Unclear why functions from Data.Ratio are not exposed and how to work around

Question

I am implementing an algorithm using Data.Ratio (convergents of continued fractions). However, I encounter two obstacles:

• The algorithm starts with the fraction 1%0 - but this throws a zero denominator exception.
• I would like to pattern match the constructor a :% b

I was exploring on hackage. An in particular the source seems to be using exactly these features (e.g. defining infinity = 1 :% 0, or pattern matching for numerator).

As beginner, I am also confused where it is determined that (%), numerator and such are exposed to me, but not infinity and (:%).

I have already made a dirty workaround using a tuple of integers, but it seems silly to reinvent the wheel about something so trivial. Also would be nice to learn how read the source which functions are exposed.

Answer 1

They aren't exported precisely to prevent people from doing stuff like this. See, the type

data Ratio a = a:%a

contains too many values. In particular, e.g. 2/6 and 3/9 are actually the same number in ℚ and both represented by 1:%3. Thus, 2:%6 is in fact an illegal value, and so is, sure enough, 1:%0. Or it might be legal but all functions know how to treat them so 2:%6 is for all observable means equal to 1:%3 – I don't in fact know which of these options GHC chooses, but at any rate it's an implementation detail and could change in future releases without notice.

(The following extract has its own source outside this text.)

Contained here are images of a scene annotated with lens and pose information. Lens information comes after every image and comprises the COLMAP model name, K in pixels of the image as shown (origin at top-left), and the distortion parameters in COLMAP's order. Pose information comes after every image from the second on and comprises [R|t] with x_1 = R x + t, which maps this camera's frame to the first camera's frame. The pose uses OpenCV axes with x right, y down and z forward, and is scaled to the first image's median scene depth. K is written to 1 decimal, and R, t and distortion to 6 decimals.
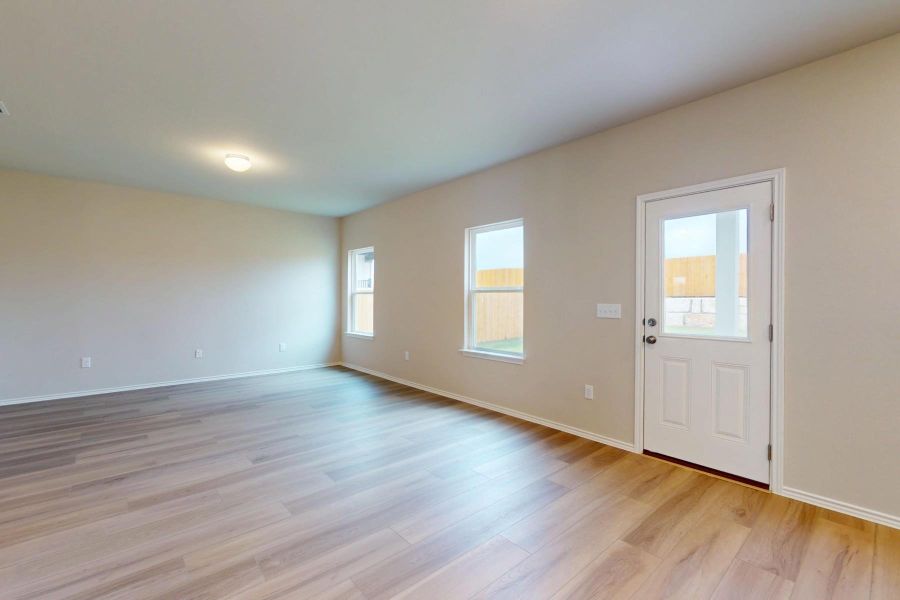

If the library authors themselves use such values for e.g. optimisation tricks that's one thing – they have after all full control over any algorithmic details and any undefined behaviour that could arise. But if users got to construct such values, it would result in brittle code.

So – if you find yourself starting an algorithm with 1/0, then you should indeed not use Ratio at all there but simply store numerator and denominator in a plain tuple, which has no such issues, and only make the final result a Ratio with %.